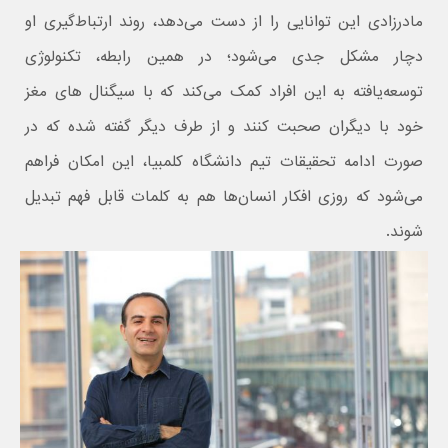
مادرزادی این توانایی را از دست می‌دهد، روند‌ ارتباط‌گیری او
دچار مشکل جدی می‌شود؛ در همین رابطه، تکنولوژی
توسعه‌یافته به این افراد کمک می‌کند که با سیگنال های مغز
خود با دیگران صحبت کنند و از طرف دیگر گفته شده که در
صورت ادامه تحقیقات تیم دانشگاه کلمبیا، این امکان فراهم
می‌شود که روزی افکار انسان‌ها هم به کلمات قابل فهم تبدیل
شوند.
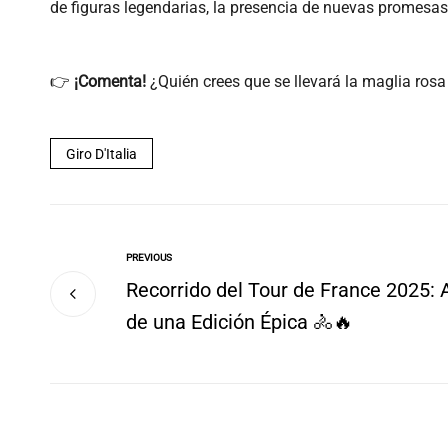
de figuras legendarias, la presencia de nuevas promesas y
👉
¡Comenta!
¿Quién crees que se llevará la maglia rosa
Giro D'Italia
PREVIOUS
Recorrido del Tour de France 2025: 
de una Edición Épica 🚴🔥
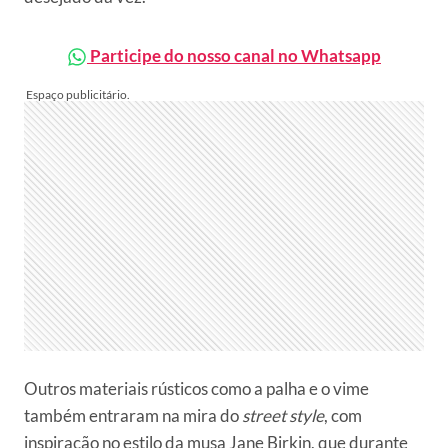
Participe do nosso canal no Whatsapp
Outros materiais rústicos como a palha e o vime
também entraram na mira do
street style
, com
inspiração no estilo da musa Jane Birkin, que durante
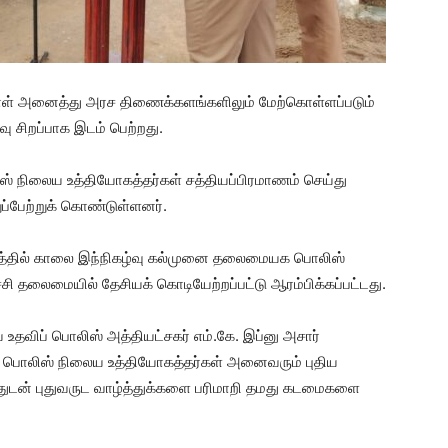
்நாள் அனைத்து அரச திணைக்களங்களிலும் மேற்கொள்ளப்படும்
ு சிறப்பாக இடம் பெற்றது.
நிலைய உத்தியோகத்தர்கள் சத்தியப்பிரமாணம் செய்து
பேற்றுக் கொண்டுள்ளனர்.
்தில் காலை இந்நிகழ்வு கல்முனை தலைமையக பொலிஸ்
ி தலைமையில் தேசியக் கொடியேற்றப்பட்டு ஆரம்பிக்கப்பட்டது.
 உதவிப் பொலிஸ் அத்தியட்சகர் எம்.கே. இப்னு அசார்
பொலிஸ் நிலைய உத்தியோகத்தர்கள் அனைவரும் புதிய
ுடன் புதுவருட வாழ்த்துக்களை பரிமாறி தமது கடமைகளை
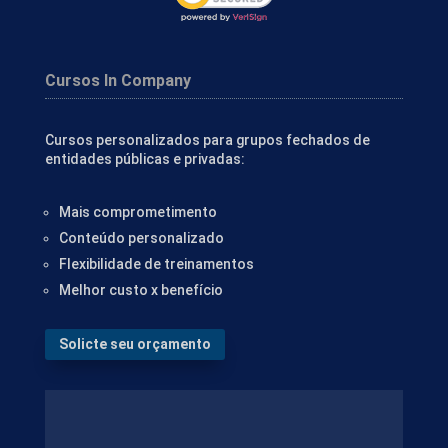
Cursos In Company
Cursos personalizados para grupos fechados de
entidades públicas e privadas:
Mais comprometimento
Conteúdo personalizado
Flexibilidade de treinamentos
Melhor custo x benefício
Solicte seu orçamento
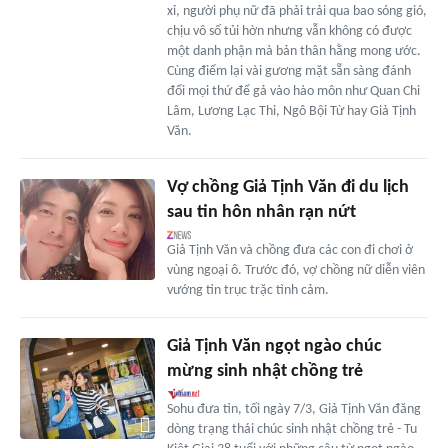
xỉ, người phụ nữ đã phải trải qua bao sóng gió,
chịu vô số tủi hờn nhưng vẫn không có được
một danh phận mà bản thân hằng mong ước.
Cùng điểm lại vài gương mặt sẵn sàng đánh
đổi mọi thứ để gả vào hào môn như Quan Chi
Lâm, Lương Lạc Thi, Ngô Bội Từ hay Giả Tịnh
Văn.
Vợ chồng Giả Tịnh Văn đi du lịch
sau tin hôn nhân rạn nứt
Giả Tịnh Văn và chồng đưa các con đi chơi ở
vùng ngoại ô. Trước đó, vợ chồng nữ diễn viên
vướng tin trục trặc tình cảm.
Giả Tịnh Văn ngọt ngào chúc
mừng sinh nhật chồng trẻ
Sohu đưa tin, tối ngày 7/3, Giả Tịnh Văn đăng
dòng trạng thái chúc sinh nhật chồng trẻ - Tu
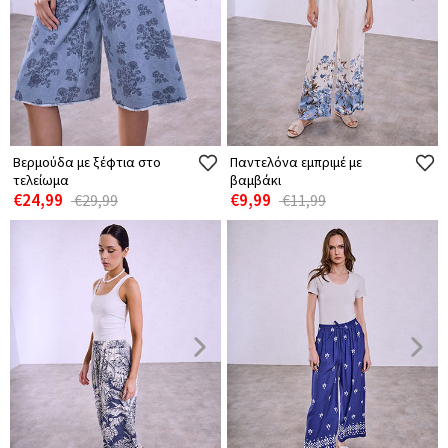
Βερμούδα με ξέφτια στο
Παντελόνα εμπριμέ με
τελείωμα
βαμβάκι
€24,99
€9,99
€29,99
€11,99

» **Instructions to follow**:
Only lines belong in the copy, not pictures: write out exactly the lines of the records from the first through the one holding "Giro D'Italia".

» **Task result**:
مادرزادی این توانایی را از دست می‌دهد، روند‌ ارتباط‌گیری او
دچار مشکل جدی می‌شود؛ در همین رابطه، تکنولوژی
توسعه‌یافته به این افراد کمک می‌کند که با سیگنال های مغز
خود با دیگران صحبت کنند و از طرف دیگر گفته شده که در
صورت ادامه تحقیقات تیم دانشگاه کلمبیا، این امکان فراهم
می‌شود که روزی افکار انسان‌ها هم به کلمات قابل فهم تبدیل
شوند.
de figuras legendarias, la presencia de nuevas promesas y
👉
¡Comenta!
¿Quién crees que se llevará la maglia rosa
Giro D'Italia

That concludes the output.